In den Szenarien können wir Leistungsanforderungen definieren, die in der obigen Tabelle geprüft und gemeldet werden. Innerhalb eines Szenarios wurden mehrere Anfragen ausgeführt, und wir definierten die Einschränkung, dass maximal 1 % der Anfragen verschiedener Typen fehlschlagen dürfen. Eine weitere Bedingung war, dass die maximale Antwortzeit für jede Anfrage unter 15 Sekunden liegen sollte. Außerdem haben wir für bestimmte Anfragen festgelegt, dass die Antwortzeit unter 15 Sekunden liegen muss. Wir können sehen, dass einige der Behauptungen fehlgeschlagen sind.
Wir können jede Anfrage benennen und die minimale, die mittlere und die maximale Zeit für jede Anfrage angeben lassen, kategorisiert in Perzentilen aller Anfragen. Hier haben 2 Benutzer das Szenario parallel ausgeführt, mit den oben genannten Schritten.
Wir können sehen, dass alle 50 Benutzer das Szenario nach ein oder zwei Sekunden aktiv durchlaufen und die Aktivität nach 20 Sekunden beendet haben.

Das obige Diagramm zeigt den prozentualen Anteil der Antwortzeiten, verteilt auf Zeitspannen in Millisekunden.

So ist beispielsweise zu erkennen, dass 17 % der Anfragen rund 265 ms benötigten.

An einem bestimmten Punkt des obigen Diagramms können wir die Prozentsätze der laufenden Anfragen und ihre Antwortzeit in ms sehen. Wir können das Zeitintervall vergrößern und verkleinern.

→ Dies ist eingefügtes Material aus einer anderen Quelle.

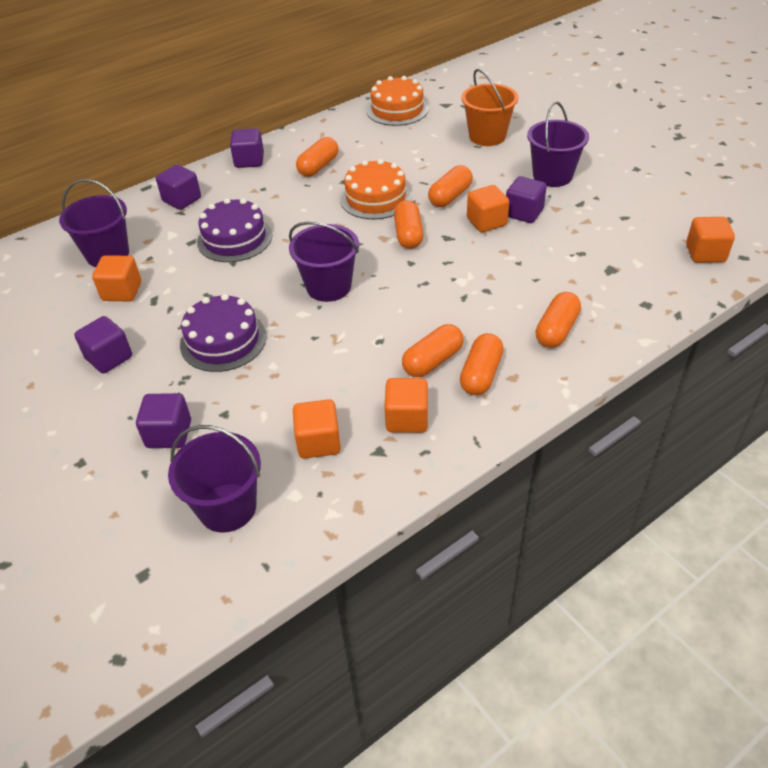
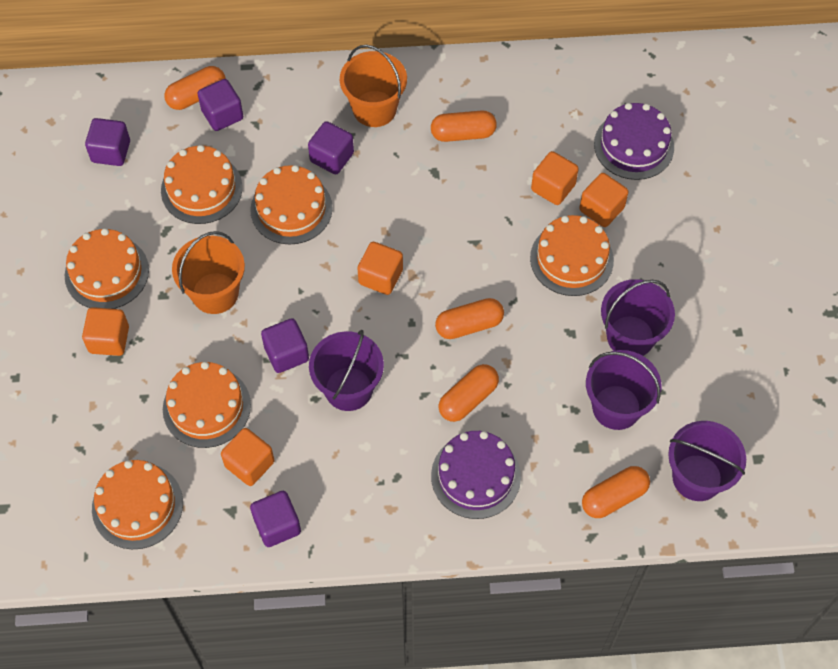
orange bucket: [462,69,518,146] = 1 -> [172,231,245,314] [340,45,407,127] = 2
orange cake: [340,159,412,219] [366,76,429,126] = 2 -> [65,228,149,309] [92,460,183,549] [161,145,243,224] [163,362,251,448] [250,165,333,245] [530,215,614,296] = 6
orange capsule: [296,137,338,177] [394,200,424,249] [402,324,463,377] [428,165,473,207] [460,333,504,395] [536,292,581,348] = 6 -> [164,66,225,110] [431,110,497,142] [435,298,504,339] [439,364,499,422] [582,466,650,518] = 5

Maximal 40 Anfragen pro Sekunde wurden von 50 parallelen Nutzern über einen Zeitraum von 24 Sekunden ausgeführt, mit einigen Spitzen von 25 Anfragen pro Sekunde hier und da. Sie können das Zeitintervall am unteren Rand des Diagramms ändern.
50 Benutzer, die in 2 Sekunden hochgefahren sind, haben das gleiche Szenario in 24 Sekunden ausgeführt. Die Anzahl der abgeschlossenen Antworten im Laufe der Zeit wurde oben angegeben.

Schlussfolgerungen

Es war eine Herausforderung, Leistungstests regelmäßig in die CI/CD-Pipeline zu integrieren und durchzuführen. Wir haben hier über einen Weg berichtet, der für uns funktioniert hat. Wir haben auch die Herausforderungen, mit denen wir konfrontiert waren, sowie die verwendeten Tools angesprochen. Außerdem haben wir versucht Einblick in die Art und Weise, wie wir die Tests schreiben und wie wir die Daten für sie vorbereiten, zu gewähren. Wir hoffen, dass die von uns bereitgestellten Informationen für Sie hilfreich waren!